## Brief
Below are lines of data, and only some are wanted. Please repeat exactly those from the line that has "yanı sıra, farklı" through the line that has "Ankara Üniversitesi’nin resmi web sitesinde".

※

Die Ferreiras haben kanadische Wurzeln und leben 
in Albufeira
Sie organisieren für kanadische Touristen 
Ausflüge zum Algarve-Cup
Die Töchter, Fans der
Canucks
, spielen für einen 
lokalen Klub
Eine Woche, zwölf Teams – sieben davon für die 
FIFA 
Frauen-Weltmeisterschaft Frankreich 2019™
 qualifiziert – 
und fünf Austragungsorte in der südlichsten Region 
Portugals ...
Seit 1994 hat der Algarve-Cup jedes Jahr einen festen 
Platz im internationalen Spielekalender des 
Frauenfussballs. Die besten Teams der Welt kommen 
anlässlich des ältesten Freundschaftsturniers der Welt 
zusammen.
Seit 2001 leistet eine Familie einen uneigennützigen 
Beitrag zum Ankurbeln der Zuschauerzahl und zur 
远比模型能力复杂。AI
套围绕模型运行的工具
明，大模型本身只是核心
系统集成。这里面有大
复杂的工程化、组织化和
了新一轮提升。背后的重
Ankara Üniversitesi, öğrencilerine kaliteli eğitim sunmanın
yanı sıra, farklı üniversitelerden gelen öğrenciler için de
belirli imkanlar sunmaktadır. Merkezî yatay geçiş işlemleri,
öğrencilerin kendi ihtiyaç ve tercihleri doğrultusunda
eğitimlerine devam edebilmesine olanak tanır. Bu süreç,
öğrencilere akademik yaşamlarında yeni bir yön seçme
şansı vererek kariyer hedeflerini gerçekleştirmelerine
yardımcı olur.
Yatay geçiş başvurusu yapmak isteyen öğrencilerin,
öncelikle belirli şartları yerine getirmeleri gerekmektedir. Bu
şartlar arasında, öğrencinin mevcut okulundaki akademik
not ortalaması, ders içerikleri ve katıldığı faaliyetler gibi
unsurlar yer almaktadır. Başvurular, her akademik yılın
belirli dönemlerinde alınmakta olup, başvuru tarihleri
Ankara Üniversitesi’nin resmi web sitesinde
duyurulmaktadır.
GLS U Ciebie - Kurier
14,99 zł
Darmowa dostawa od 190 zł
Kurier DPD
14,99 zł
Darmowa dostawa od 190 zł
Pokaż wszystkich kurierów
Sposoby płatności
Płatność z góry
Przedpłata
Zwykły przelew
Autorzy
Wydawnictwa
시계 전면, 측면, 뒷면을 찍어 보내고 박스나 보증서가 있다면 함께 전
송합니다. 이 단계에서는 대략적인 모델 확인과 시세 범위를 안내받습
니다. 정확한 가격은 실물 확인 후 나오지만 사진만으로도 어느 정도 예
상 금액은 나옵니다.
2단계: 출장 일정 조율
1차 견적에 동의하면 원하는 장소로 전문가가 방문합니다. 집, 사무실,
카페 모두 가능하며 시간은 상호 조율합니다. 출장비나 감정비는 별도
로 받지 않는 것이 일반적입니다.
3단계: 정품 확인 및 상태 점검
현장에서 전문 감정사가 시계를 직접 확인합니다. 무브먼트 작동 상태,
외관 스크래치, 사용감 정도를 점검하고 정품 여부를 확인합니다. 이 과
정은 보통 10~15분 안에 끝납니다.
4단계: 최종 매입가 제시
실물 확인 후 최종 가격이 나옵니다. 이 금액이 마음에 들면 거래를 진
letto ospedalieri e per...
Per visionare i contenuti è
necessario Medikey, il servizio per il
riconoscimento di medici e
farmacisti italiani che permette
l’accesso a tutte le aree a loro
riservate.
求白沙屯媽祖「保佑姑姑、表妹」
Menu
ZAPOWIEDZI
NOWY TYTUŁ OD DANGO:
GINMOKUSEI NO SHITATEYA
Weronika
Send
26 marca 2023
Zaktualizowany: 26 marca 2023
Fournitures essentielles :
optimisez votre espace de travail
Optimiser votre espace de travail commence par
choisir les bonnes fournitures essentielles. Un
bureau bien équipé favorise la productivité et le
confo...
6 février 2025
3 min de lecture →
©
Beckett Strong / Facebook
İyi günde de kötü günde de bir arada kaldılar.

※

## Written reply
yanı sıra, farklı üniversitelerden gelen öğrenciler için de
belirli imkanlar sunmaktadır. Merkezî yatay geçiş işlemleri,
öğrencilerin kendi ihtiyaç ve tercihleri doğrultusunda
eğitimlerine devam edebilmesine olanak tanır. Bu süreç,
öğrencilere akademik yaşamlarında yeni bir yön seçme
şansı vererek kariyer hedeflerini gerçekleştirmelerine
yardımcı olur.
Yatay geçiş başvurusu yapmak isteyen öğrencilerin,
öncelikle belirli şartları yerine getirmeleri gerekmektedir. Bu
şartlar arasında, öğrencinin mevcut okulundaki akademik
not ortalaması, ders içerikleri ve katıldığı faaliyetler gibi
unsurlar yer almaktadır. Başvurular, her akademik yılın
belirli dönemlerinde alınmakta olup, başvuru tarihleri
Ankara Üniversitesi’nin resmi web sitesinde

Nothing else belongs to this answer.